The nurse chattered on in a whisper for a minute and Erika dropped quickly and gently into the space between reality and dream, where the nurse’s voice became that of Fräulein Toni, her nanny when she was four.
And then she was with Fräulein Toni slowly walking the length of her parents’ living room in the fading light. Sometimes hand in hand. Sometimes Fräulein Toni carried her. But she was getting too big to be carried by anyone, so her nanny only did it if she wanted to whisper a story right into her ear or for the extra dramatic effect a squeeze in her strong arms could make. To have a living room where they could walk in this way made Erika think it must have been a very large living room in a very big house. Or perhaps it was just that she was a little girl and so everything seemed enormous – even a cupboard could take on the gigantic proportions of a mountain in the fairy ta
les Fräulein Toni told so well. As they trod the floorboards on which this cupboard-mountain stood it shook a little and the Chinese vases which adorned it clinked together adding a perfectly eerie accompaniment to the tales of evil queens and poison apples in Schneewittchen, of cannibalistic old ladies in Hänsel und Gretel and of cruel-hearted stepsisters and golden slippers in Aschenputtel.
Erika loved Aschenputtel more than any other story Fräulein Toni told her. She loved the love story. She could endure all the abuse and hardships along with poor ‘Ash Fool’ because she knew Ash Fool’s mother was watching over her from heaven, dropping beautiful gowns and slippers in her lap and making sure that eventually, no matter how unlikely it seemed, the prince would find her and they’d live happily ever after.

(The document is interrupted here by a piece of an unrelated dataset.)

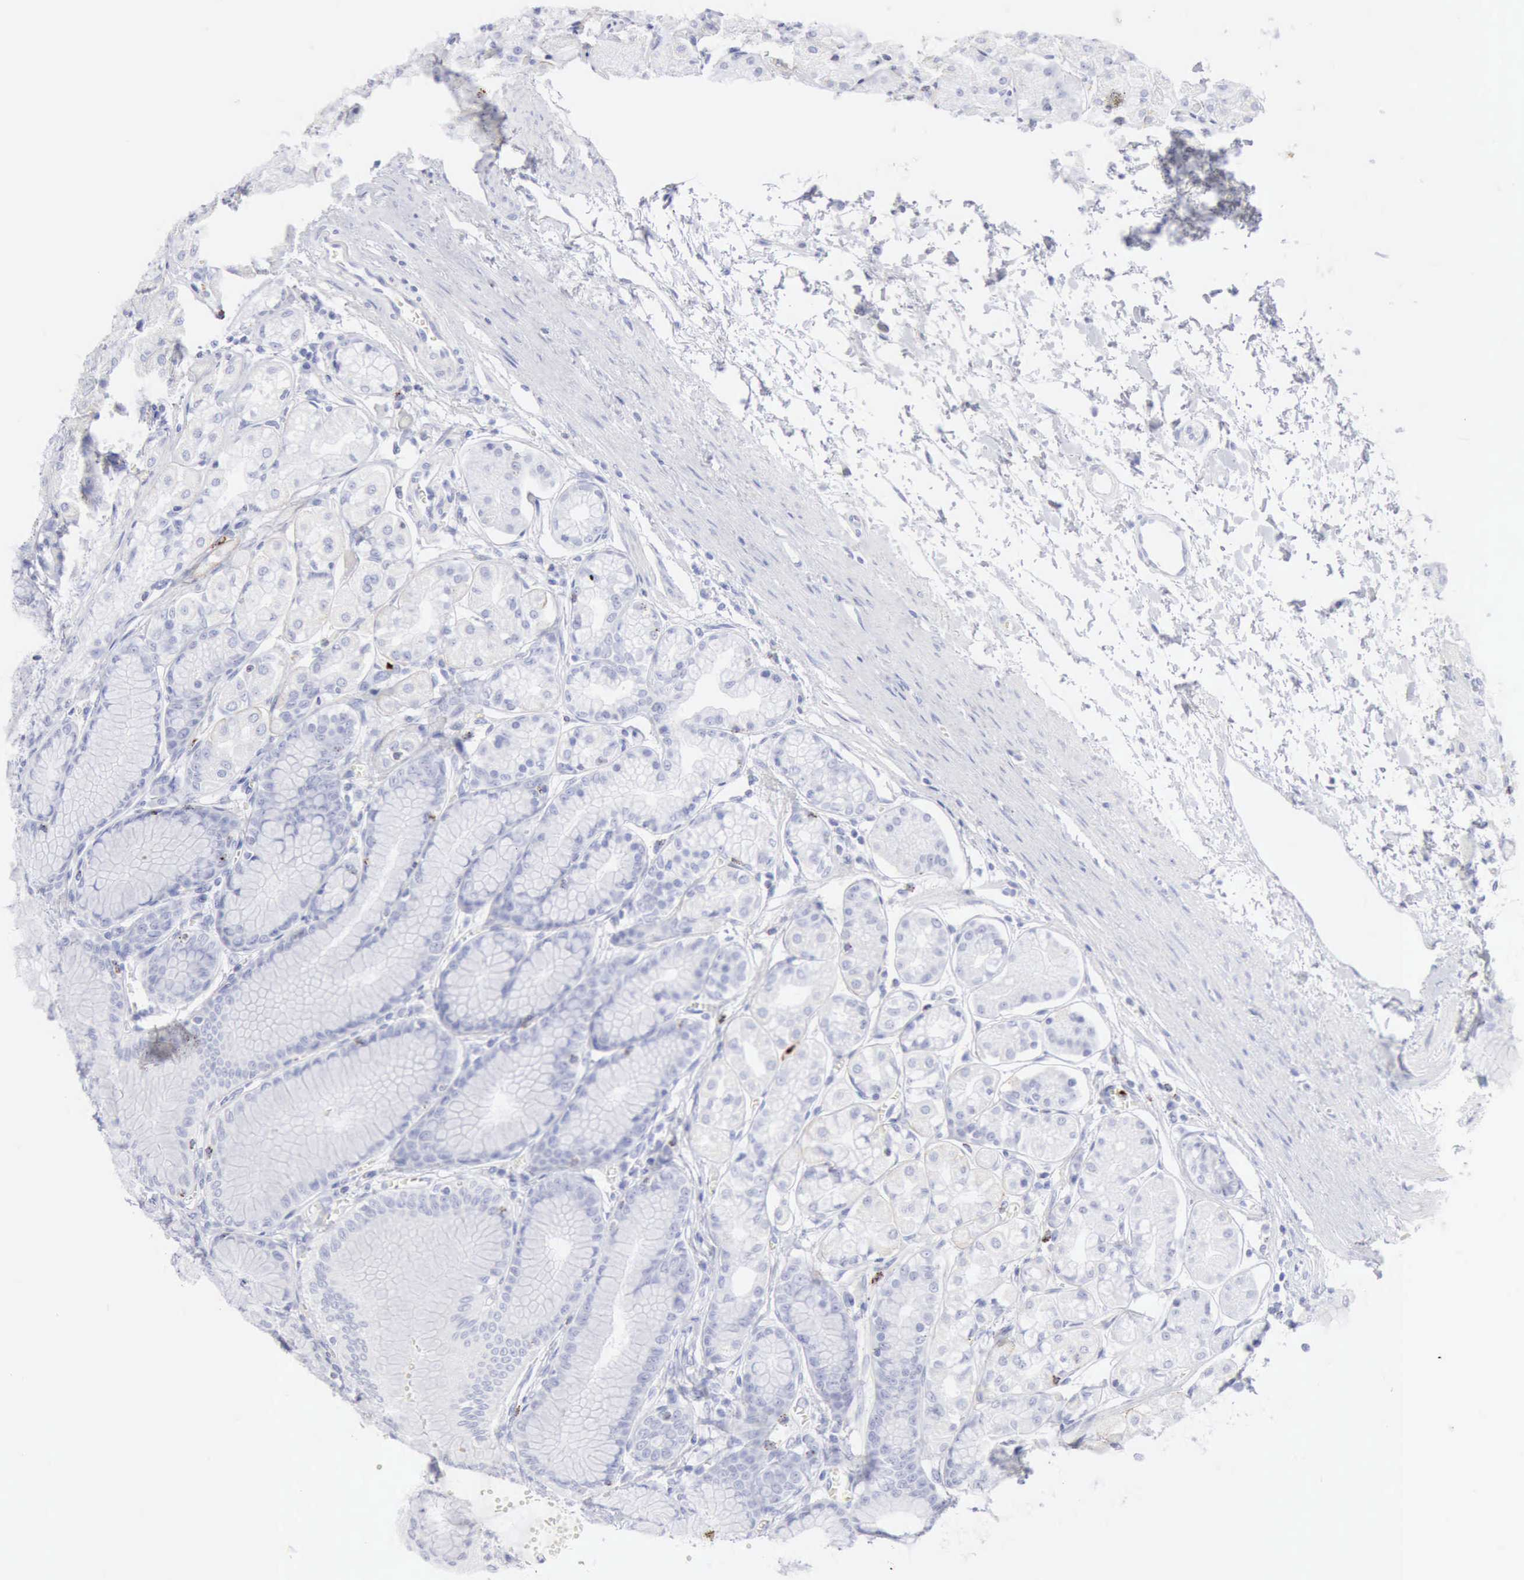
{"staining": {"intensity": "negative", "quantity": "none", "location": "none"}, "tissue": "stomach", "cell_type": "Glandular cells", "image_type": "normal", "snomed": [{"axis": "morphology", "description": "Normal tissue, NOS"}, {"axis": "topography", "description": "Stomach"}, {"axis": "topography", "description": "Stomach, lower"}], "caption": "This is an immunohistochemistry histopathology image of benign stomach. There is no staining in glandular cells.", "gene": "GZMB", "patient": {"sex": "male", "age": 76}}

Adolf Hitler loved Aschenputtel too. He loved the story of racial purity. A story which could show children how the aliens will never succeed in crushing the pure blooded heroine. And how the prince, with an unspoilt instinct could distinguish between the repellent intruders and the true unadulterated beauty – no matter what dirty tricks and grotesque acts the aliens employ to try and avoid detection. Cutting off their toes and slicing at their heels to try and fit into the golden slipper! Their evil ways will find them out and their eyes will be plucked out by the beaks of the same white doves that gently dropped the sumptuous gowns and footwear into our heroine’s lap.
Erika woke as her baby kicked her insides. Her heart was racing and she found herself muttering, ‘I loved the love story, I just loved the love story,’ as she blinked images of toes being sliced off and eyes being plucked out from her cloudy mind.